Typical MSFT DW Architecture
We always start with Business Discovery and captures it in Analytical Requirements.
In a large enterprise, users tend to split into many groups, each with different analytical requirements. Users in each group often articulate the analysis they need in terms of graphs, grids of data (worksheets), and printed reports.
These are visually very different but all essentially present numerical measures filtered and grouped by the members of one or more dimensions.
PCA will capture the analytical requirements of a group simply by formalizing the measures and dimensions that they use.
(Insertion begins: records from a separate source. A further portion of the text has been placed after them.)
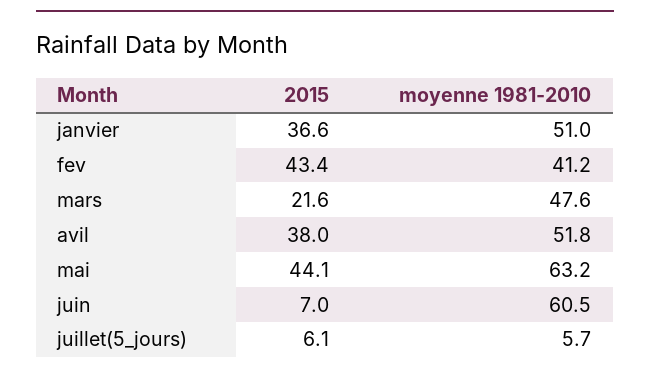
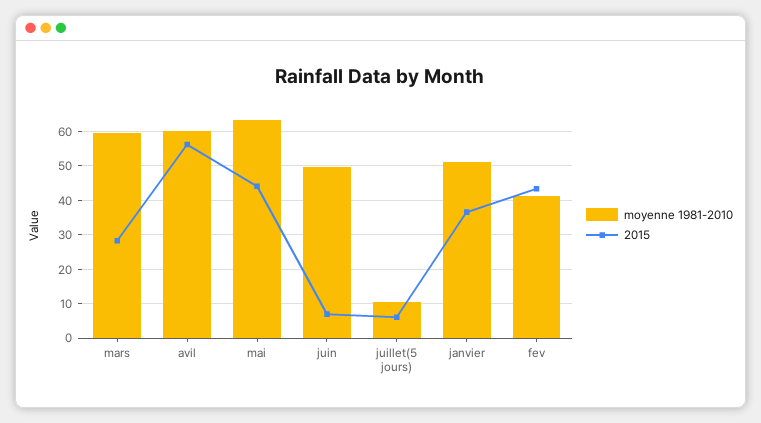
2015, mars: 21.6 -> 28
moyenne 1981-2010, mars: 47.6 -> 60
2015, avil: 38 -> 56
moyenne 1981-2010, avil: 51.8 -> 60
moyenne 1981-2010, juin: 60.5 -> 50
moyenne 1981-2010, juillet(5_jours): 5.7 -> 10

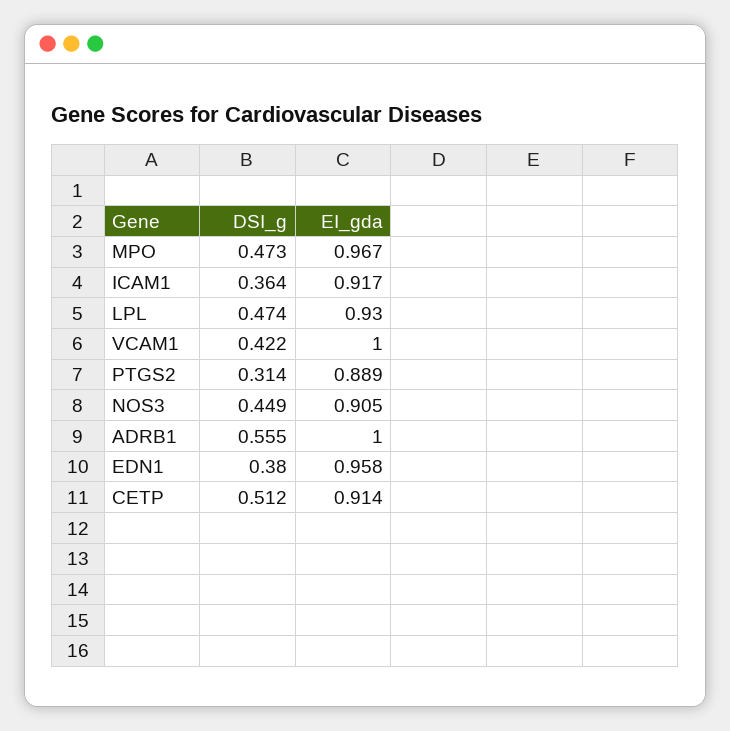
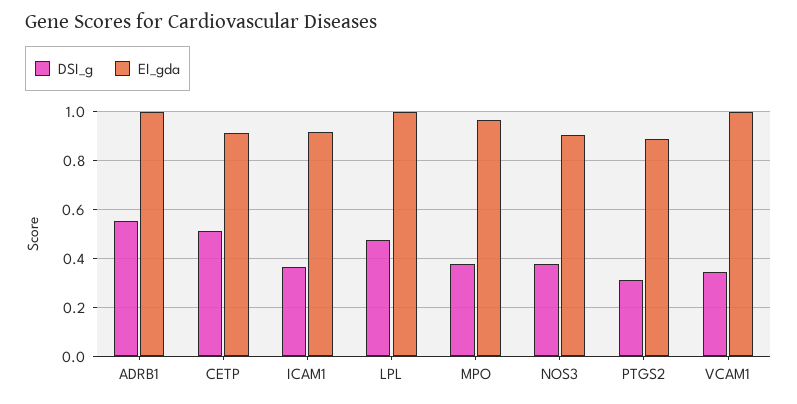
DSI_g, MPO: 0.473 -> 0.375
EI_gda, LPL: 0.93 -> 1
DSI_g, VCAM1: 0.422 -> 0.35
DSI_g, NOS3: 0.449 -> 0.375
DSI_g, EDN1: 0.38 -> none
EI_gda, EDN1: 0.958 -> none

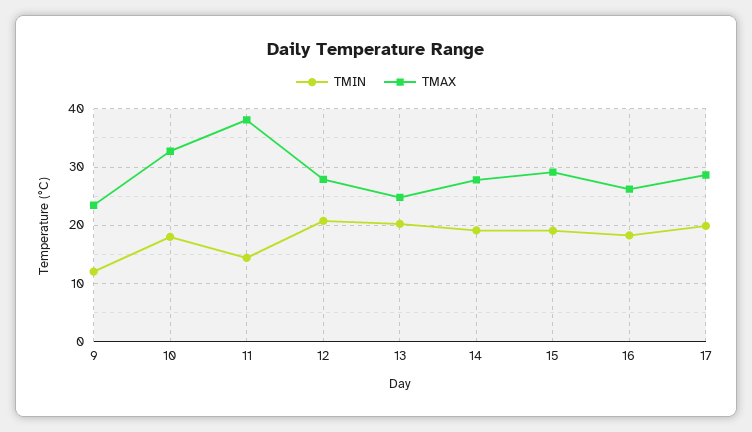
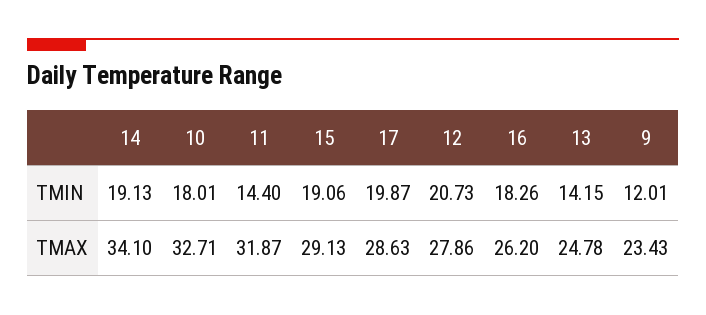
TMAX, 11: 38 -> 31.87
TMIN, 13: 20 -> 14.15
TMAX, 14: 28 -> 34.1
As shown in the picture above, these requirements can be presented graphically together with the relevant hierarchical information in the so-called “Sun model”, which is the logical model of the analytical requirements and capture the analytical requirements of users in terms of measures, dimensions, and hierarchical structure.
One of the main reasons to generate reports is to transform data into information for the business user and enable the user to explore and drill down data.
Most people find graphics easier to understand than numbers. With SSAS and SSRS reports the dashboard can contain the gauges and/or KPIs (Goal, Value, Status, Trend, Weight, Indicator, etc.), as a visual output.
A gauge displays a single value from the data. As the picture below shows, gauges are particularly useful for creating an easy-to-read dashboard that displays and compares several values and monitor them for alerts, alarms, and actions.
Massive Parallel Processing
Recently Microsoft added to the SQL Server portfolio a Parallel Data Warehouse (PDW) with Massive Parallel Processing (MPP) Architecture, and the ability to scale above 100s of Terabytes. PDW is appliances already available from HP and Dell.